Ich sehe dieses Verhalten auch in einem Verständnis von Aktivismus begründet, welches viel auf Skandalisierung aufbaut. Natürlich ist es wichtig, Diskriminierung zu kritisieren, oft bleibt es aber dabei, sich über Strukturen und Verhaltensweisen zu echauffieren, die anstrengende Arbeit wird dann liegen gelassen. Ich finde das einerseits nachvollziehbar, weil es bei Kritik an Diskriminierung auch darum geht, einen kollektiven Konsens herzustellen, sich selbst sicherer zu fühlen mit dem Wissen: auch andere finden Diskriminierung scheiße. Weil es ja in den allermeisten Fällen so ist, dass das Vorhandensein von Diskriminierung geleugnet wird. Hier bin ich vorsichtiger geworden oder überlege mir genauer, was ich wann wo in welchem Zusammenhang wie kritisiere und ob eine Veränderung der Situation überhaupt möglich ist. Was bringt es mir, mich an dem x-ten diskriminierenden Zeitungsartikel aufzureiben? Meine Energie in weiße Typen oder Heteras zu stecken, die Bockmist schreiben? Frage ich mich dann, wo meine Kraft eher “gebraucht” wird? Habe ich so überhaupt im Blick, an welchen Machtverhältnissen und Diskriminierungen ich mitwirke?

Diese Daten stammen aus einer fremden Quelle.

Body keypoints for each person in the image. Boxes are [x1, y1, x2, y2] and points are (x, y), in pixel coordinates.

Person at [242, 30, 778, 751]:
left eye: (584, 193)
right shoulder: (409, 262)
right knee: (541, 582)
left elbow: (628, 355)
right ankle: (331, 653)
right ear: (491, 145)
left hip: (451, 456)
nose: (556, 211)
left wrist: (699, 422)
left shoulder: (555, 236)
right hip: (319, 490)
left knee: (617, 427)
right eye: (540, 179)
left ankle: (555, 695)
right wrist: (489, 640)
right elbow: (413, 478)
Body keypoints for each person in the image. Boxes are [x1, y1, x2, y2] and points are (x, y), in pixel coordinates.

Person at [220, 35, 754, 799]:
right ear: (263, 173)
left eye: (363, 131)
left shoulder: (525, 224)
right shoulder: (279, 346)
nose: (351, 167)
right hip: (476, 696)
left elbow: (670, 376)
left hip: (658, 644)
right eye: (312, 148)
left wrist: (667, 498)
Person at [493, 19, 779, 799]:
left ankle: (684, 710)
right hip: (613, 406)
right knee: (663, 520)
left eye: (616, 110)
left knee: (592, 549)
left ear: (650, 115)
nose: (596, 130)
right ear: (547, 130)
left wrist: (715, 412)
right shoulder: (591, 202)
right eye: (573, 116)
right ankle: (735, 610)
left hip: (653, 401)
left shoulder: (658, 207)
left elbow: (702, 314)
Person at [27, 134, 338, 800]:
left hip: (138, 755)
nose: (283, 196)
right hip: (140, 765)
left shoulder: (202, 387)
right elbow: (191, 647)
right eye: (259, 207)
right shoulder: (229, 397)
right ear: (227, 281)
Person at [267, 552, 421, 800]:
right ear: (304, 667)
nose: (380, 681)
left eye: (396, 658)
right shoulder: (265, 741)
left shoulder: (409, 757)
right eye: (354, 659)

Eine weitere oft erlebte Konsequenz einer Orts- und Gruppen”verdammung” ist, dass weiße vermehrt Orte/Events aufsuchen, die sie selbst als “diverser” und kritischer wahrnehmen, weil dort z.B. (mehr) Menschen of Color abhängen. Das ist auf mehreren Ebenen problematisch: Was nehme ich als divers wahr und warum? Wer weicht von wem ab? Fühle ich mich hier (auch) wohl, weil mein weißsein “sichtbarer” ist und ich damit suggeriere, aware für rassistische Verhältnisse zu sein? Konstruiere ich Gemeinsamkeiten zwischen meiner Awareness für Rassismus und er/ge-lebten Rassismuserfahrungen? Habe ich mich überhaupt im Vorfeld gefragt, wie meine (selbstverständliche) Anwesenheit und mein (selbstverständliches) Bewegen auf andere im Raum wirkt?

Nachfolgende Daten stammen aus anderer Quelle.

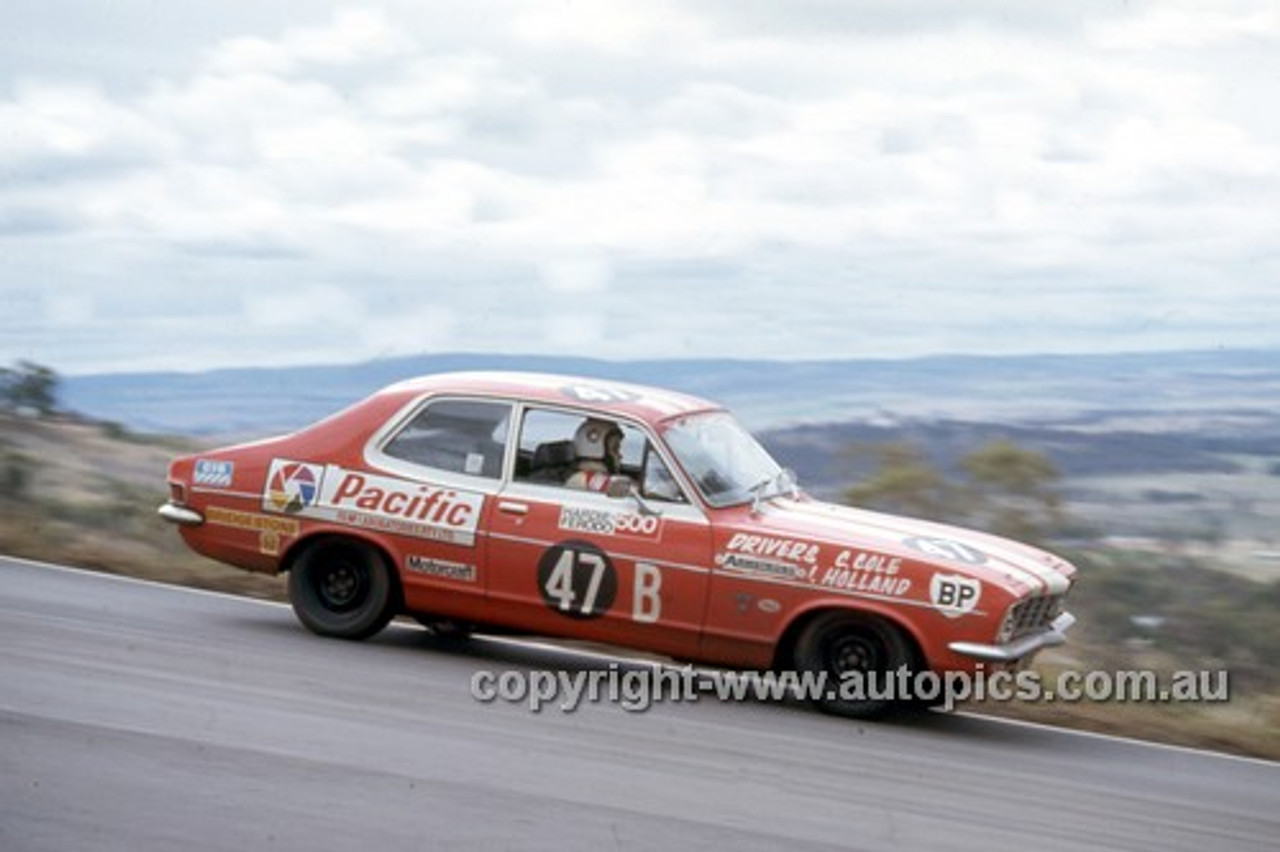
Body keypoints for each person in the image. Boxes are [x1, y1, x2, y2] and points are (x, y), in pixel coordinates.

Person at [566, 418, 625, 492]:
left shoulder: (592, 477)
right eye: (615, 449)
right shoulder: (583, 480)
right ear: (596, 450)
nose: (620, 456)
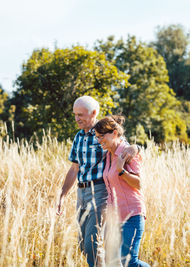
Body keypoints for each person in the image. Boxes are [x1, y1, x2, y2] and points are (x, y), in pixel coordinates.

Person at [56, 96, 139, 267]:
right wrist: (62, 195)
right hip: (81, 193)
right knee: (83, 244)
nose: (76, 118)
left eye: (80, 114)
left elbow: (126, 146)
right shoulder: (78, 137)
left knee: (91, 243)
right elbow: (74, 169)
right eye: (75, 114)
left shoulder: (103, 133)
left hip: (100, 192)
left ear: (94, 113)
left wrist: (136, 148)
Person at [94, 115, 149, 267]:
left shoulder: (127, 152)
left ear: (115, 133)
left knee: (130, 262)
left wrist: (121, 171)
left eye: (102, 136)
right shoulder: (107, 155)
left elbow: (139, 183)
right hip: (115, 218)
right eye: (97, 137)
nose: (99, 141)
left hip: (132, 214)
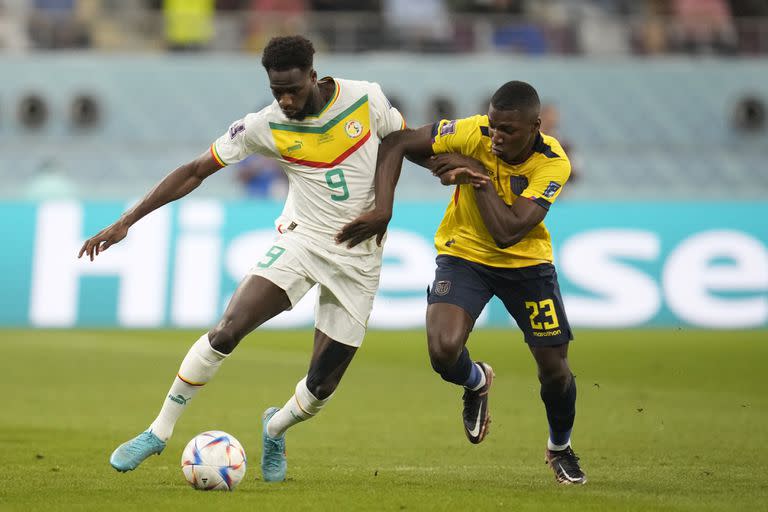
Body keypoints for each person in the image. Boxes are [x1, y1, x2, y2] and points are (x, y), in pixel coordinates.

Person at [78, 35, 405, 482]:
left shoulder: (366, 97)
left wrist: (446, 168)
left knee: (319, 390)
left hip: (359, 258)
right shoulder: (264, 125)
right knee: (226, 330)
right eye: (277, 91)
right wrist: (127, 220)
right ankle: (157, 432)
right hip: (303, 241)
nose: (286, 100)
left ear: (314, 75)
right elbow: (195, 171)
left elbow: (403, 143)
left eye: (294, 89)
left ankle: (274, 427)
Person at [337, 81, 586, 485]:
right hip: (464, 254)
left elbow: (509, 232)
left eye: (508, 130)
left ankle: (560, 448)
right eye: (493, 126)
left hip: (527, 265)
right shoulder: (474, 132)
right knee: (443, 350)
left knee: (555, 371)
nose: (497, 137)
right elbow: (397, 142)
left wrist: (477, 176)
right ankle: (477, 381)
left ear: (536, 126)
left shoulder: (553, 162)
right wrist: (384, 208)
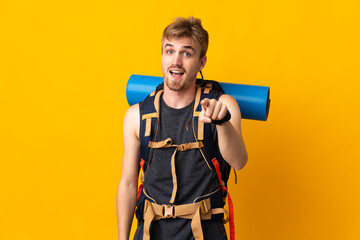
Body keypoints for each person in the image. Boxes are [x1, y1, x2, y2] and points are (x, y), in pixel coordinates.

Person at [117, 17, 248, 240]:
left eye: (186, 53)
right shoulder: (135, 116)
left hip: (205, 233)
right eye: (169, 51)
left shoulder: (223, 106)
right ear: (162, 56)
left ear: (201, 62)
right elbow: (128, 183)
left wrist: (222, 121)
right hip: (150, 233)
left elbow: (239, 161)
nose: (176, 61)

Es ist einfacher, sich aus Räumen oder von Events zurückzuziehen, wenn mein Wegbleiben ein freiwilliges ist und ich Verantwortung abgeben kann. Es ist auch einfacher für mich als weiße Person Räume aufzusuchen, die PoC als diskriminierungssensibler wahrnehmen, weil ich als weiße mir sowieso selten_er Gedanken um Ausschlüsse machen muss. Und es ist einfacher, Komplexitäten und Widersprüche im eigenen Handeln zu reduzieren, statt einen Umgang mit ihnen zu finden, der Möglichkeiten für viele verschiedene (und auch unbequeme) Entscheidungen lässt.

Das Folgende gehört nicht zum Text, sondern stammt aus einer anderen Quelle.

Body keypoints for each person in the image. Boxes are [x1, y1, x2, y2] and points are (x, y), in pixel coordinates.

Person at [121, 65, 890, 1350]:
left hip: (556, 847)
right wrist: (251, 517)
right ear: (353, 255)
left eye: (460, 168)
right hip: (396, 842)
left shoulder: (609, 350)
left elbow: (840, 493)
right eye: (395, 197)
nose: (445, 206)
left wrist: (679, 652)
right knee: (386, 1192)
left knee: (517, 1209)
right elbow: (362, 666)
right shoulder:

Für mich hilfreiche Überlegungen im Umgang mit Privilegien sind, meine Motivation immer wieder kritisch zu prüfen und das eigene Handeln vor allen an denen auszurichten, die ich unterstützen und für die ich solidarisch handeln möchte. Und dennoch eigene Entscheidungen zu treffen, mir also teilweise bestimmte Forderungen zu übersetzen: Was bedeutet diese Kritik/Forderung für mich in meiner sozialen Position und den damit verbundenen Möglichkeiten der Intervention? Wie kann ich meine Intervention dann solidarisch gestalten? Was bedeutet solidarisches Handeln für andere? Wie bleibe ich beweglich, wenn ich (trotzdem) Kritik auf mein Handeln erhalte? Mache ich meine Intervention vom Beifall und der Zustimmung anderer abhängig?